Sunday, January 06, 2013

‘The Twelve Tribes of Hattie,’ by Ayana Mathis


Northern Passage - By


When the country was too distracted to notice, caught up as it was with two world wars and the Depression, a great movement of people, of some six million African-Americans fleeing the Jim Crow South, was upending the social geography of the country itself. The Great Migration would figure into much of the literature and music of 20th-century urban life — Wright, Ellison, Baldwin and Coltrane — and, decades after it ended, it still lives in myth and shadow, casting a spell upon race relations to this day and captivating the lives and imaginations of its descendants.

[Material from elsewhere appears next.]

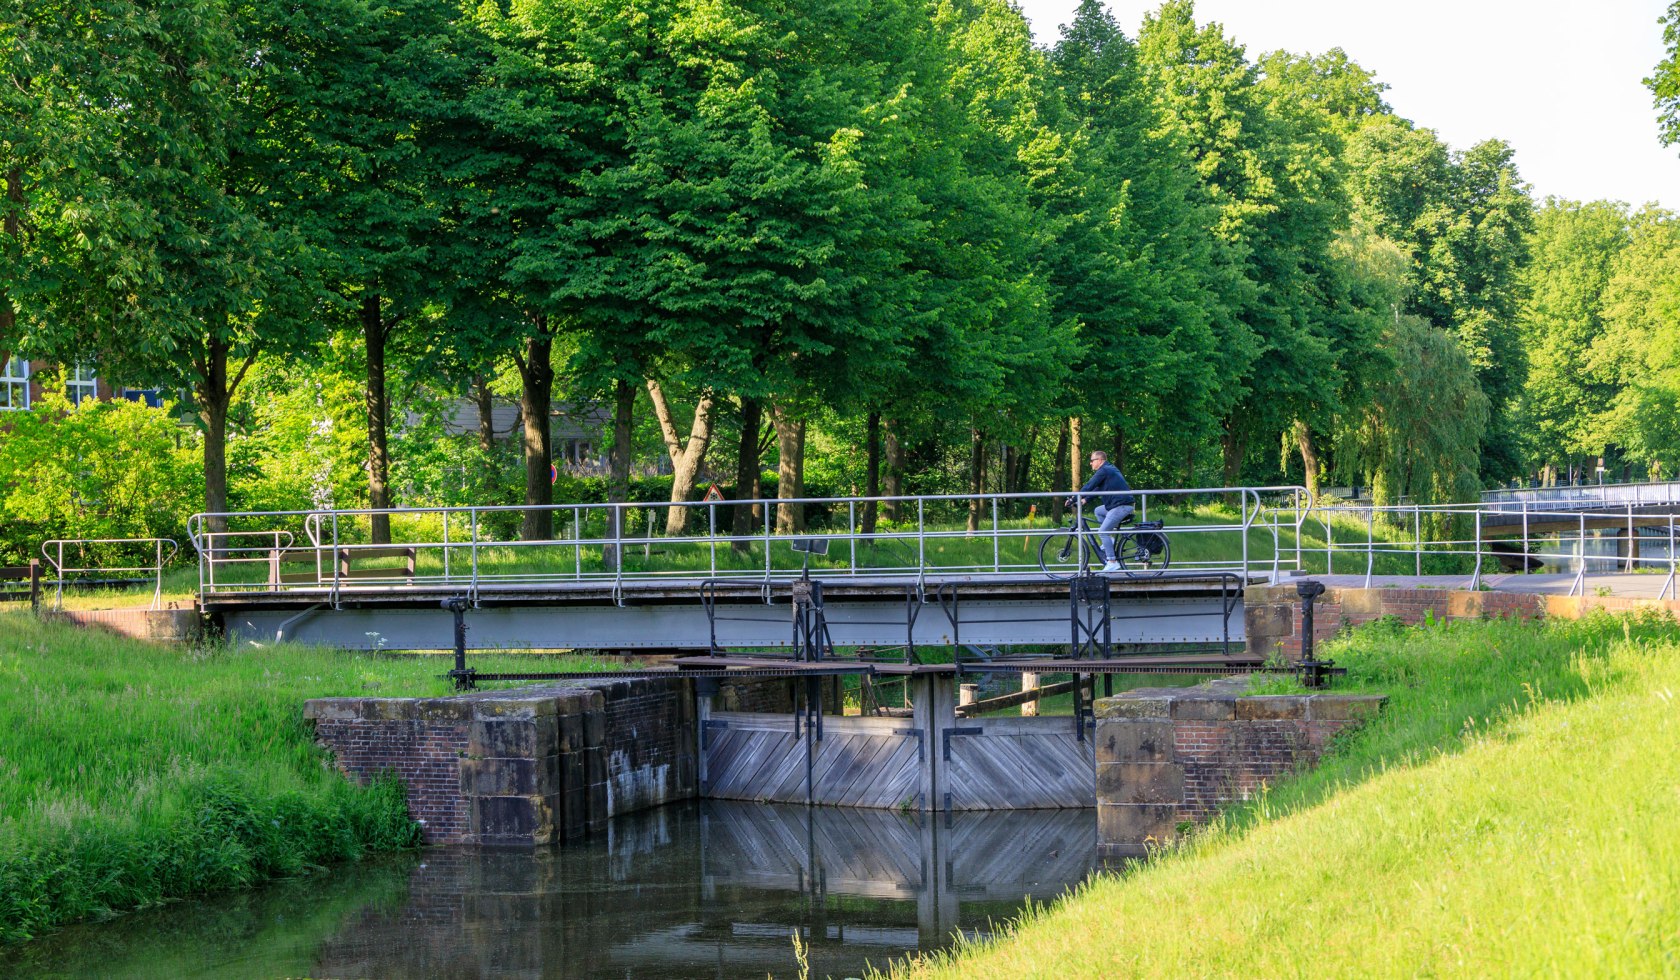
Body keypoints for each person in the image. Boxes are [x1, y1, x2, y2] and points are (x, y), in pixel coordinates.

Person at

THE TWELVE TRIBES OF HATTIE

By Ayana Mathis
243 pp. Alfred A. Knopf. US $24.95.



Author photo right -Suzanne DeChillo/The New York Times

Still, there has been no novel like “The Grapes of Wrath” that looks squarely at this migration, which might have been the promise and yet not the purpose of so raw and intimate a book as “The Twelve Tribes of Hattie,” the debut novel of ­Ayana Mathis. The story it tells works at the rough edges of history, residing not so much within the migration itself as within a brutal and poetic allegory of a family beset by tribulations. The narrative opens in 1925, as Hattie Shepherd, a 17-year-old wife and mother newly ­arrived in Philadelphia from Georgia, ­administers mustard poultices and droplets of ipecac to save her infant twins from the pneumonia that has crept into their limp bodies. Because of her desperate circumstances in the cold of the North, she loses her twins “in the order in which they were born.”
The loss of her firstborn children coarsens and reshapes her, and in the succeeding decades that lead up to 1980, in the overlapping stories of several of her surviving children, we learn about Hattie and her 12 tribes — 12, as in the 12 tribes of Israel flung far from Egypt, as well as the 11 children to whom Hattie gives birth and the grandchild she is seen raising toward the end.

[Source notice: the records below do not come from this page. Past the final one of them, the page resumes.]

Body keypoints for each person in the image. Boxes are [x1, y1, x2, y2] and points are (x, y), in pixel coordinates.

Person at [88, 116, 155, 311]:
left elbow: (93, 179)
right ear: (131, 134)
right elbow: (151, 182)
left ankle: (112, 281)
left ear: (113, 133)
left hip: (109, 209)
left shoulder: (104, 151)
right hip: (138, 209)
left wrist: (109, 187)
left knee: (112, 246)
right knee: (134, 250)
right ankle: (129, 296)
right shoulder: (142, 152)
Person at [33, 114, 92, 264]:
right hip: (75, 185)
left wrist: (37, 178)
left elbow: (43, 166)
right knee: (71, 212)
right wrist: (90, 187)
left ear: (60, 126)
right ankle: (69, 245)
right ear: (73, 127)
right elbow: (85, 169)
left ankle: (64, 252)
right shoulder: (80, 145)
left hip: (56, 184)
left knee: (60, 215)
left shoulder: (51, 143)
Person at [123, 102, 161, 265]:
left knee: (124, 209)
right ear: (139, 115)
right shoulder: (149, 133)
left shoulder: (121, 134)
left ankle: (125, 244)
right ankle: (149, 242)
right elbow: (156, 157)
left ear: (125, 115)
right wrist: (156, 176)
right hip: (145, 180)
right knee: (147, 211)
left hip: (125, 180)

Hattie, her men and her children — unmoored, lost and isolated — stumble through a joyless world where “talcum powder and hair grease and smoke fouled the air.” All are seeking a place for themselves, an identity to hang on to: sexual, spiritual, geographic, familial. The aching question of where they belong lurks under the surface of things, the quiet desperation of dying spirits too tired to dream anymore. Mathis expertly leads the reader from one linked story to the next, from a son conflicted over his sexual identity to a womanizing fraud of a preacher to Hattie herself stepping out on the husband who had long stepped out on her. The stories make up a quilt of sorrow, the collard greens and “dear Lord”s mixing with the smell of “pie crust and soil,” while coal furnaces burn with spent hope in a place where misfortune is a character unto itself.

The story is gracefully told, though the grief and pathos are unremitting, with Hattie having had too many losses, too many children, too little money and too little love left to give. The novel concerns itself with life in its extremes, unlike the work of Edward P. Jones, whose empathic fiction finds beauty in the ordinary lives of those who migrated. Following in a long line of hard-suffering black heroines, Hattie is descended from Etta and Mattie and Ciel in Gloria Naylor’s “Women of Brewster Place,” from Janie in Zora Neale Hurston’s “Their Eyes Were Watching God,” from Lutie Johnson in Ann Petry’s novel “The Street” and from a rocking-chair porch full of humbly and lyrically named colored women hungry for more than their circumstances allow in a world that can’t see them for who they are.